The title of public artwork 365 refers to the number of days in the year, which defines its temporal frame. The project consists of a large display installed on a building facing the train station in Charleroi, Belgium. It has the scale of an urban sign and produces a random 8-character word every day. The displayed word calls citizens to make the link between the word and the urban context, whereas the system itself is solely based on combinatory logic. It randomly generates a first letter, and then a second letter until it finds an existing word. The work also refers to the gap between the signifier and the signified, hopefully disrupting the citizens’ mundane routine of “metro-boulot-dodo”.

The permanent artwork "Zäitwoert" on the facade of the Casino de Luxembourg continues this principle. In this work, the random word generator apprehends combinatory logic and plays on the meaning of the word casino, that of gambling and probability.

 

If this undermining of meaning and double reading, and the relationship between the signified and the signifier, is intrinsic to your work, what role does programming play?                                                                                                                                                                        

 

These works illustrate our interest in autopoietic systems and concrete poetry, in which meaning is conveyed through the format or the process of writing. The viewer has to put aside traditional, literal reading and instead look for the meaning in the setting. Our interest in means of displaying information is further motivated since this places art in the field of communication and allows us to explore their sonic information, besides the textual or visual one. 

For example, the installation signalToNoise consists of 512 split flaps formerly used in train stations and airports. These mechanical devices allow us to experience waiting time in a very particular manner. It takes time for the information to be updated, accompanied by the noise that increases the sensation of the formalisation of information.

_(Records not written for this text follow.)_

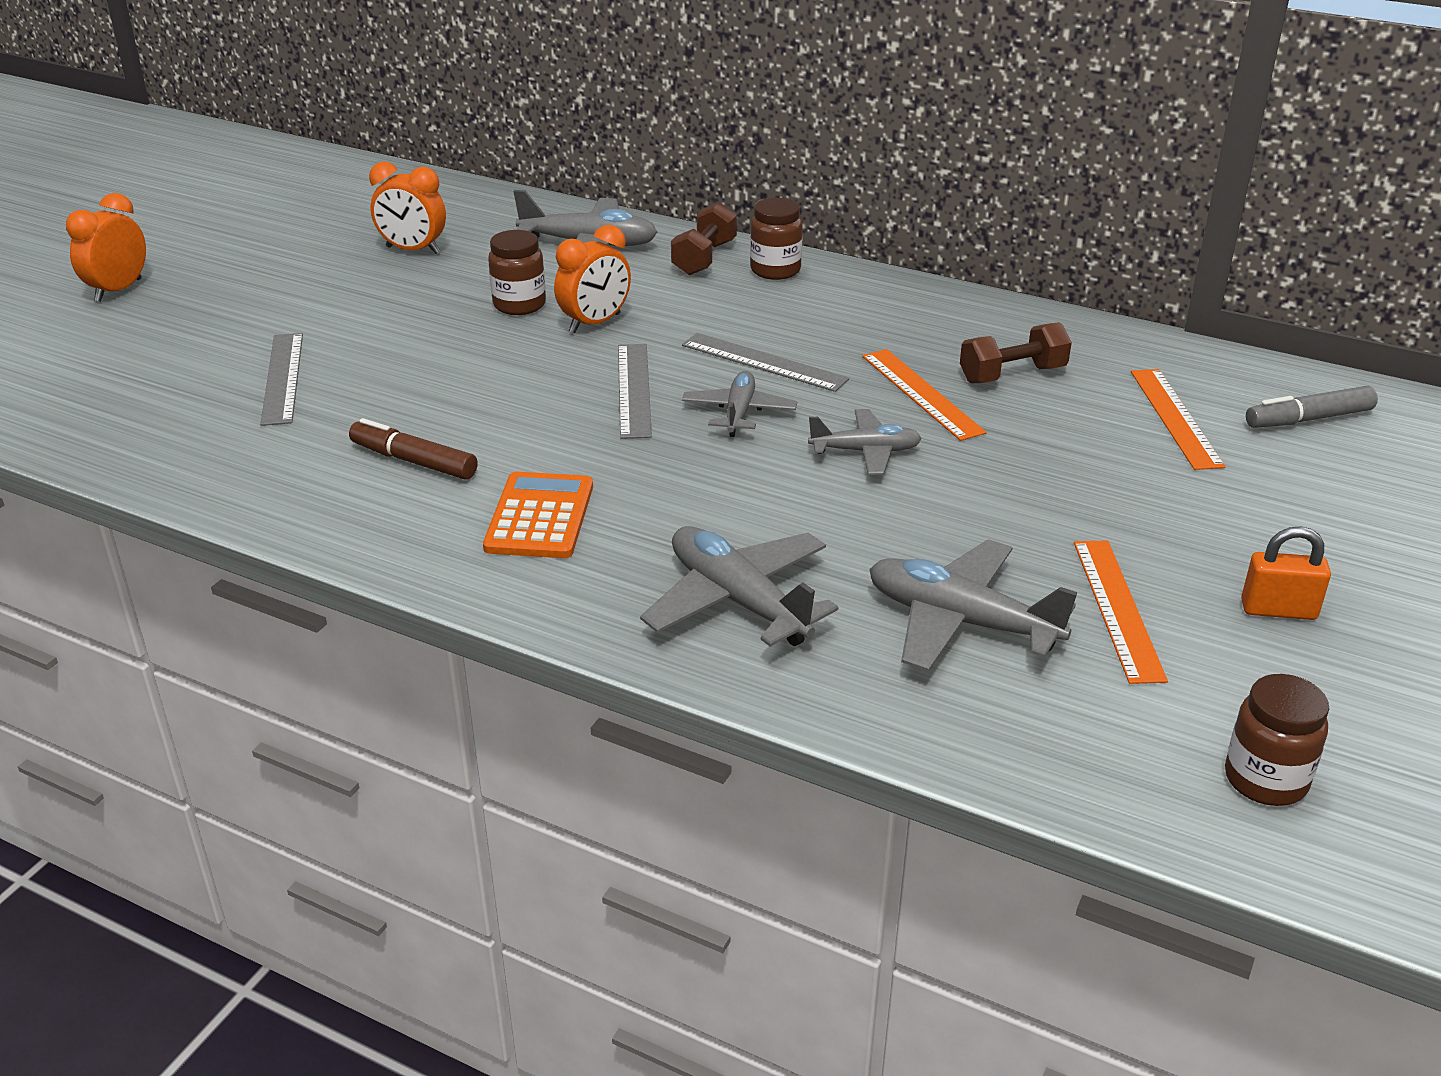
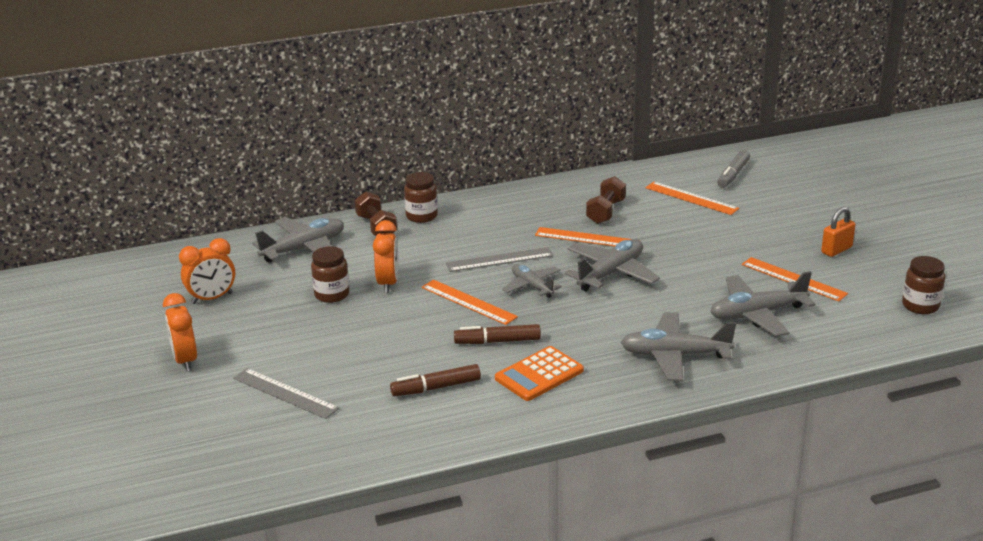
camera: 45 degrees left, 5 degrees down
orange clock [66,193,146,302] -> orange clock moved to [163,293,197,371]
orange calculator [483,472,593,558] -> orange calculator turned 90 degrees counterclockwise [495,346,584,401]
grey ruler [618,344,652,439] -> orange ruler [421,280,518,325]
grey plane [808,409,922,475] -> grey plane [564,239,660,291], size x1.59
none -> brown marker [454,324,541,344]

In this work, the installation devices constantly rotate at a variable speed due to the computational limitations of the algorithm, which generates letters and must identify from the maze of letters the appearance of a meaningful word. The constant flow of random words confronts the viewer with an infinite number of meanings and invites him to immerse himself in a sonic concrete poem, to be right at the centre of the calculation process of an autopoietic machine.  There was a very particular moment when the machine displayed the words "Why God Dies". This instance was in a way evidence of the relationship between the machine and ourselves as individuals/humans. From the random logic of the system emerges what we had never imagined. Fortunately, we managed to take a photo when this happened to freeze that Nietzschean moment. 

The installation pi in the exhibition follows a similar principle, taking the infinite string of numbers of Pi and translating it into letters to look up words. The decoding of Pi, often referred to as a universal number, becomes the metaphor of an absurd attempt at decoding the universe, of a rational understanding of the world. 

 

Wouldn't LAb[au]’s assimilation to concrete art or, better, concrete poetry, ultimately not be research on coded language? An analytic exploration of machine language?

 

With the arrival of the computer, an essential shift has taken place with regard to semiotics. Computing is based on binary language which, one must remember, is merely a series of zeros and ones. It is just data that can be decoded in any form of information such as text, colour, or sound. All forms of media are reduced to a string of numbers. This questions both the taxonomy of media and the relationship that can be established between them.

Recently we realised a project called Deep Blue.  It is based on this principle of transcoding. Here, we start with a colour and encode it into binary numbers and then decode it as alphanumeric characters. This transcoding is no longer based on analogies but is on a structural link. The term ‘transcoding’ belongs to the technological field but has turned into a new cultural paradigm and triggers our interest in its relevance to the language of art dealing with our contemporary state/world.